Different output with different nodes configuration files

Posted: Mon Jan 05, 2009 6:28 am
by Anoop3d
I am using 3 different stage variables in transformer with initial values say 1,2,3 respectively and then incrementing them by 1. This output is going to 3 different output files.
For these 3 files , I shud get output as
First file - 1,2,3,4
Second file - 2,3,4,5
Third File - 3,4,5,6
I am getting this output when running my job on 1 node configuration.
But when I run it on 2 node configuration it gives output as -
First file - 3,3,3,3
Second file - 2,2,3,3
Third File - 3,3,4,4
I don't want my output to change to change when I am using different node configuration files
Please help

Posted: Mon Jan 05, 2009 4:25 pm
by ray.wurlod
Identify (from the score) exactly what partitioning is being used at each stage in your job. Post that information here. Without it it is not possible to provide cogent advice.

Posted: Mon Jan 05, 2009 5:05 pm
by shankar_iyer
Along with partitioning, you should also mention the constraints of your each output link if any.
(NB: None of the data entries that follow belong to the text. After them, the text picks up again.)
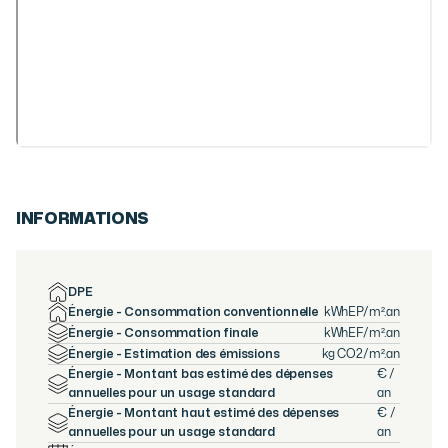
INFORMATIONS
DPE
Énergie - Consommation conventionnelle
kWhEP/m².an
Énergie - Consommation finale
kWhEF/m².an
Énergie - Estimation des émissions
kg CO2/m².an
Énergie - Montant bas estimé des dépenses
€ /
annuelles pour un usage standard
an
Énergie - Montant haut estimé des dépenses
€ /
annuelles pour un usage standard
an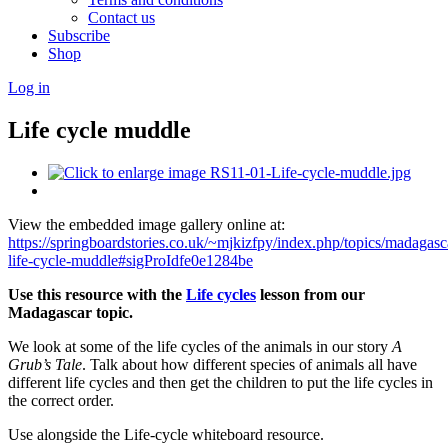
Contact us
Subscribe
Shop
Log in
Life cycle muddle
View the embedded image gallery online at:
https://springboardstories.co.uk/~mjkizfpy/index.php/topics/madagas
life-cycle-muddle#sigProIdfe0e1284be
Use this resource with the
Life cycles
lesson from our
Madagascar topic.
We look at some of the life cycles of the animals in our story
A
Grub’s Tale
. Talk about how different species of animals all have
different life cycles and then get the children to put the life cycles in
the correct order.
Use alongside the Life-cycle whiteboard resource.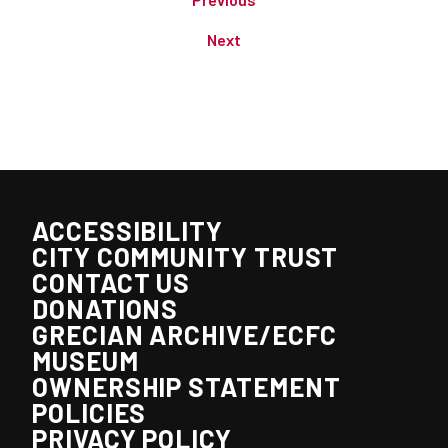
Next
ACCESSIBILITY
CITY COMMUNITY TRUST
CONTACT US
DONATIONS
GRECIAN ARCHIVE/ECFC
MUSEUM
OWNERSHIP STATEMENT
POLICIES
PRIVACY POLICY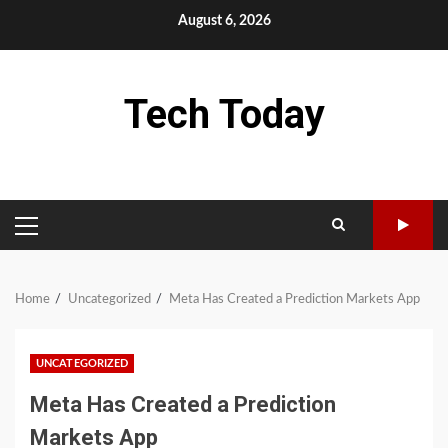
Skip
August 6, 2026
to
content
Tech Today
PRIMARY
MENU
Home
Uncategorized
Meta Has Created a Prediction Markets App
UNCATEGORIZED
Meta Has Created a Prediction
Markets App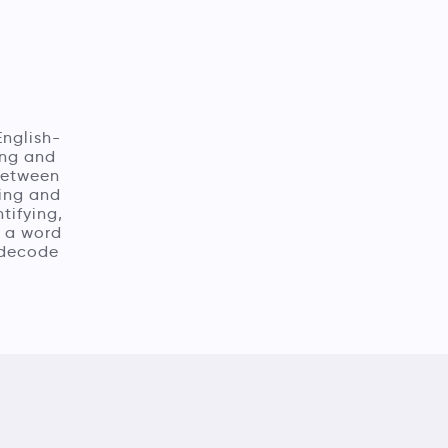
English-
ing and
 between
ling and
tifying,
n a word
o decode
Posted: Mon Jan 05, 2009 8:26 pm
by vmcburney
There is a thread in the FAQ forum on implementing a counter in a Transformer of a parallel job. You are safer referring to the special macros for parallel jobs @NUMPARTITIONS and @PARTITIONNUM. You set the three stage variable starting values to:
@PARTITIONNUM - @NUMPARTITIONS +1
@PARTITIONNUM - @NUMPARTITIONS +2
@PARTITIONNUM - @NUMPARTITIONS +3

Then increment each variable by @PARTITIONNUM:
StageVar1 = StageVar1 + @PARTITIONNUM

This should give you three stage variables starting at 1, 2 and 3 and delivering unique numbers across the partitions. With round robin partitioning I think this will deliver numbers in sequence but there is a chance numbers will output out of sequence (if one partition is faster than the others) and there is also a chance that some numbers will be skipped at the end of a dataset if partitions are not balanced. You should test it to see what happens.